WOW great reviews (as usual). Doug, I also wish to thank you for all your dedication. 

I'm pretty amazed with the output of this little 3AAA MiniMagLED I bought on a whim. Nearly the same output as my dearly departed Gladius!!! Amazing, simply amazing for $20 and change.


----------



## havand (Oct 12, 2006)

*Re: New Reviews at FlashlightReviews.com*

I know! I havn't bought one yet, but i kind of keep wondering why people bash it for not having sophisticated regulation...on a $20 light. Yet they have no problem dropping $100 on an orb. Yes, the orb is just 'cool', but its even direct drive! I will be purchasing one of the new maglites in the future. I've been putting it off b/c of $$$ and b/c well....I don't want to let my prized lights to got shame from a 'common' light  . Not that anything I have is exotic, but ya know.

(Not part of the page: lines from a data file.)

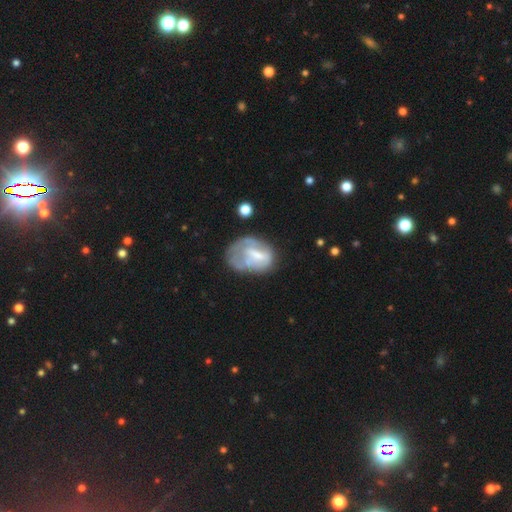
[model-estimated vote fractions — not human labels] Overall: featured or disk (49%; smooth 43%). Merging: none (34%; major disturbance 32%).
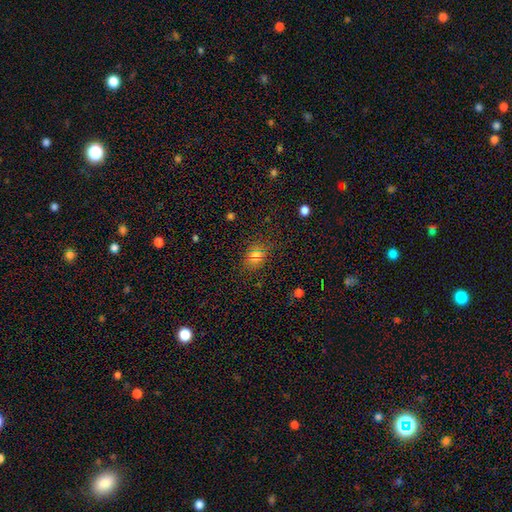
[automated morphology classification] This is likely a smooth galaxy (70%). How rounded: possibly in between (60%). Merging: clearly none (80%).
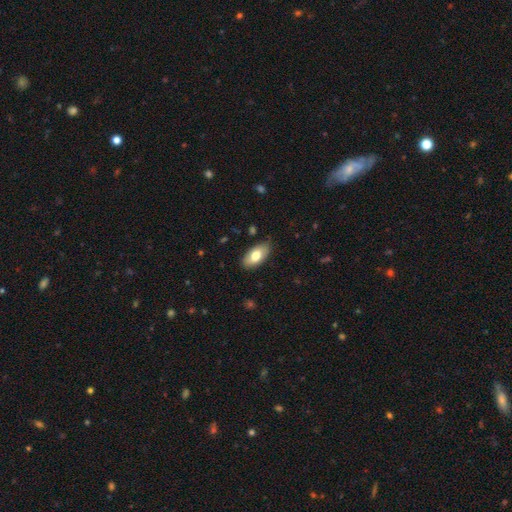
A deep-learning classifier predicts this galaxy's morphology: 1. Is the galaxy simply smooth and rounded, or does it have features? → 75% smooth, 19% featured or disk, 6% star or artifact.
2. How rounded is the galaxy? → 93% in between, 4% cigar-shaped, 3% round.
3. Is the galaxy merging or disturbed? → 84% none, 13% minor disturbance, 2% major disturbance, 1% merger.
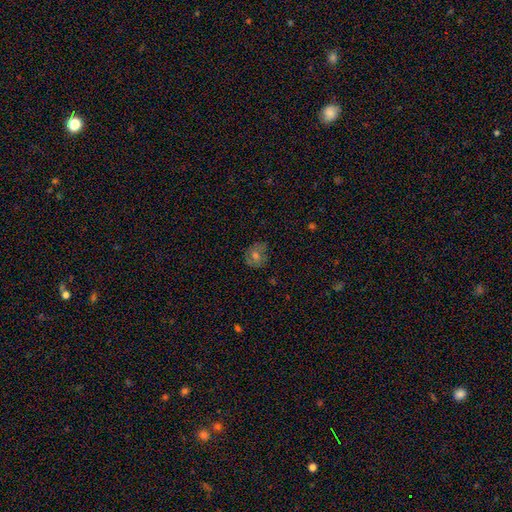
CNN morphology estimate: Smooth or featured? Predicted: smooth (p=0.53). How rounded? Predicted: round (p=0.74). Merging? Predicted: none (p=0.74).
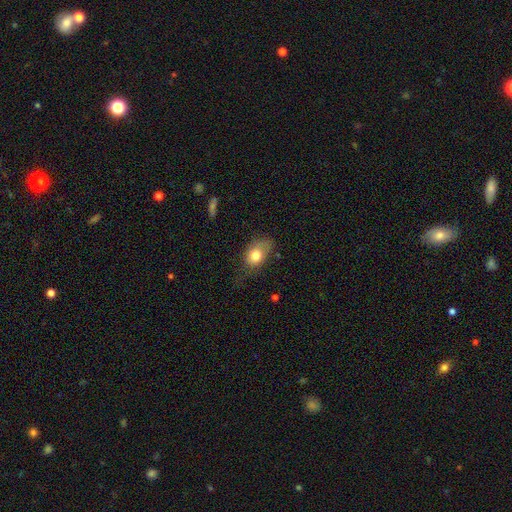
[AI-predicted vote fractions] Smooth or featured? smooth (77%)
How rounded? in between (78%)
Merging? none (46%)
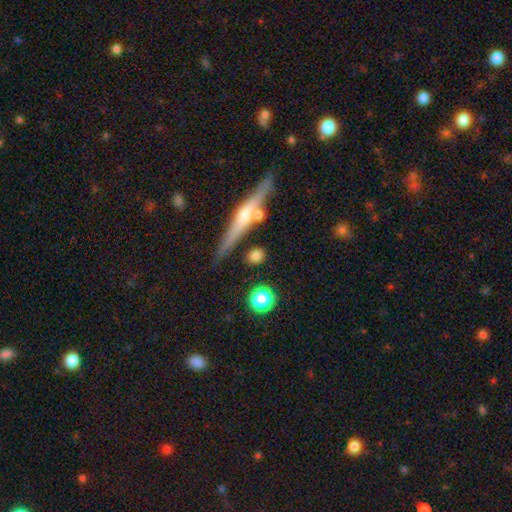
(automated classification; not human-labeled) Smooth or featured? smooth (69%)
How rounded? round (62%)
Merging? none (81%)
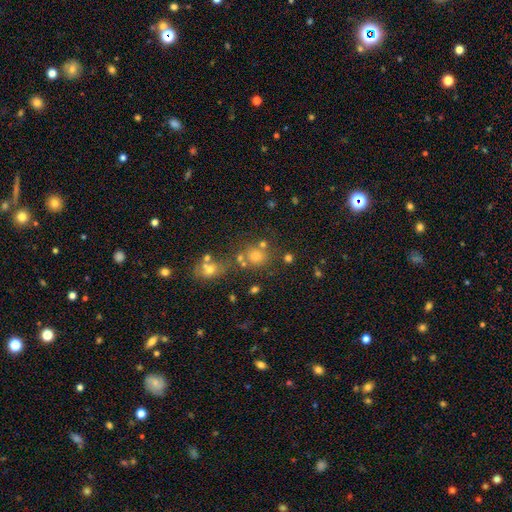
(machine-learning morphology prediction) smooth_or_featured: smooth (p=0.59) [alt: star or artifact p=0.30]
how_rounded: round (p=0.81) [alt: in between p=0.18]
merging: none (p=0.60) [alt: merger p=0.23]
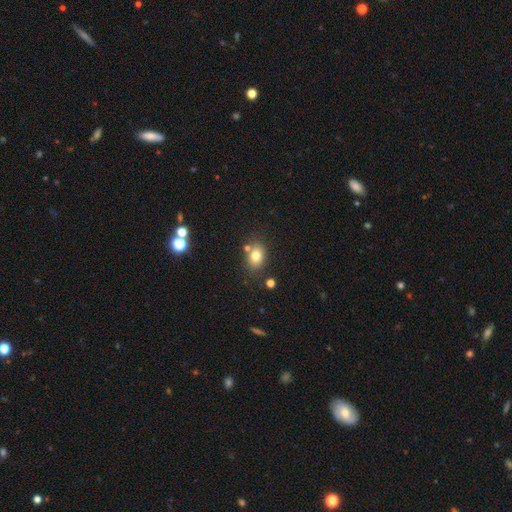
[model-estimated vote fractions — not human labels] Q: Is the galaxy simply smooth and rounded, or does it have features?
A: smooth — 77%.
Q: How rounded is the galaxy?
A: in between — 70%.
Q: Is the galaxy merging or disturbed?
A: none — 72%.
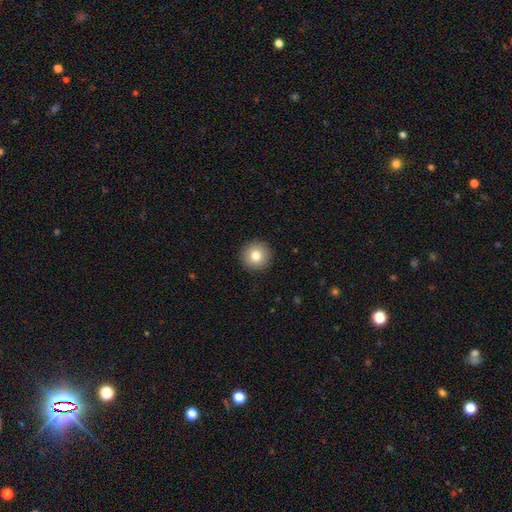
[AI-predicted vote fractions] Q: Smooth or featured?
A: smooth (81%); runner-up: featured or disk (10%)
Q: How rounded?
A: round (96%); runner-up: in between (3%)
Q: Merging?
A: none (93%); runner-up: minor disturbance (5%)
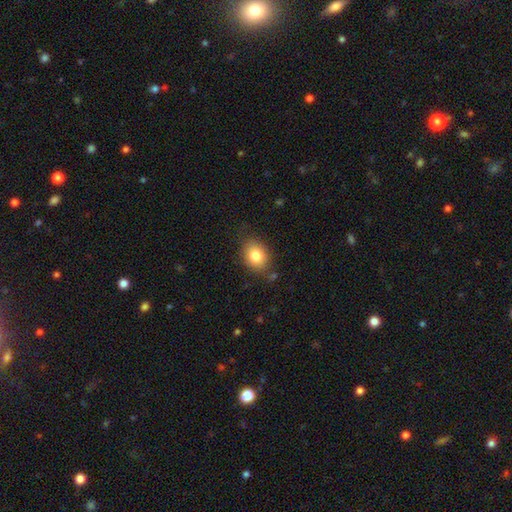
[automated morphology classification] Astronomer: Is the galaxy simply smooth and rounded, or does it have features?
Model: smooth — 82%.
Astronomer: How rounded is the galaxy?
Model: in between — 57% (runner-up: round, 42%).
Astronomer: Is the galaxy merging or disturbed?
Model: none — 78%.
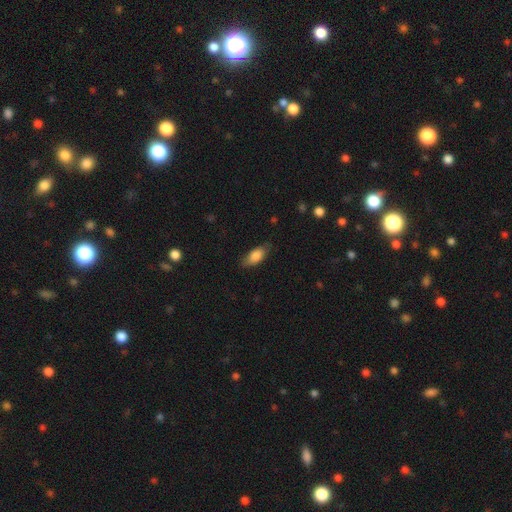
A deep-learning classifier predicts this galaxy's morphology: smooth-or-featured: smooth: 81% | featured or disk: 12% | star or artifact: 7%
  how-rounded: in between: 85% | cigar-shaped: 12% | round: 3%
  merging: none: 73% | minor disturbance: 21% | major disturbance: 5% | merger: 1%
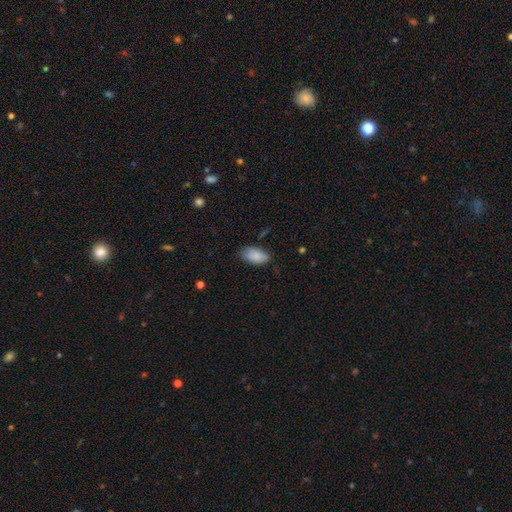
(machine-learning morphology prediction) type=smooth (87%); roundness=in between (94%); merging=none (76%).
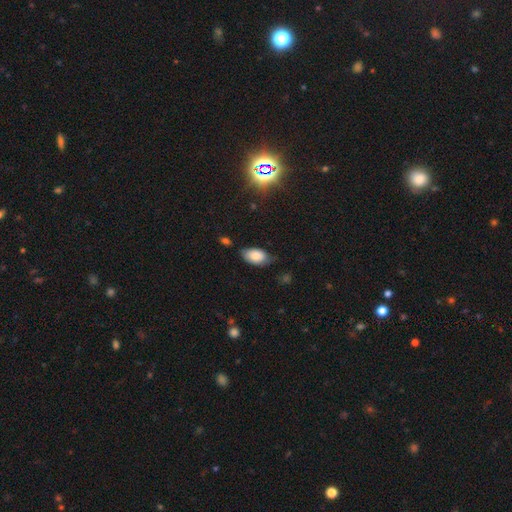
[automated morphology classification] The model was most divided on "merging": none: 60%, minor disturbance: 31%, major disturbance: 6%, merger: 3%. More confident: how rounded — in between (94%); smooth or featured — smooth (80%).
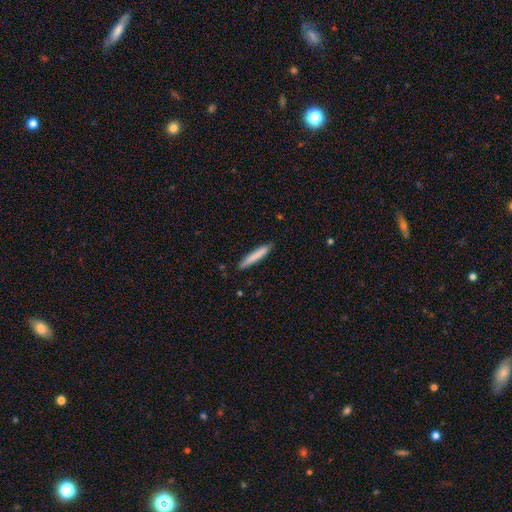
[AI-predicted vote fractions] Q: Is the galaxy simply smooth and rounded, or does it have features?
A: smooth — 79%.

EDIT: Great reviews. Thank you for all the work you do. We could all thank you 100 times and it still wouldn't be enough. It is so nice having a BENCHMARK review site that anything can be judged against.


----------



## Mr. Blue (Oct 12, 2006)

*Re: New Reviews at FlashlightReviews.com*

curious, but the custom E1 has less throw and slightly less output than its non custom cousin, did the runtime boost it to 4.5 for you?


----------



## 270winchester (Oct 12, 2006)

*Re: New Reviews at FlashlightReviews.com*

why was the E1-47 named, um, E1-47?

the minimag LED is pretty good when focused, but be amazed at the flood light, simply wonderful for closeup to mid range work.


----------



## EngrPaul (Oct 12, 2006)

*Re: New Reviews at FlashlightReviews.com*

Thanks for the reviews, and the time-consuming runtime graphs.


----------



## adirondackdestroyer (Oct 12, 2006)

*Re: New Reviews at FlashlightReviews.com*

Thanks alot doug! 

The new Wolf eyes lights look awesome! The Incan offers HUGE brightness for something that size that is rechargable, and the Lux version has the incredible regulated runtime that puts an HDS to shame! 
I have to admit I am a little disapointed with the EO runtime graph. Some of the other graphs show it has fully flat output while yours shows very little flat output and then declining output there after.


----------



## europium (Oct 13, 2006)

*Re: New Reviews at FlashlightReviews.com*



Quickbeam said:


> [highlight]Wolf-Eyes 6M 3.7V incand. and LED[/highlight]
> 
> http://www.flashlightreviews.com/reviews/wolf_6m.htm
> 
> Enjoy!


A quick correction. You state in the review:


> *Batteries:* One rechargeable Li-Ion 168A (18650) or 168B (*18500*) cell powers the light. Please note that only 1 battery is included with the light and charger. The larger battery (18650) is used for Wolf-Eyes lights, while the smaller battery (*18500*) is suitable for Surefire flashlights when using the 3.7V LED lamp assembly.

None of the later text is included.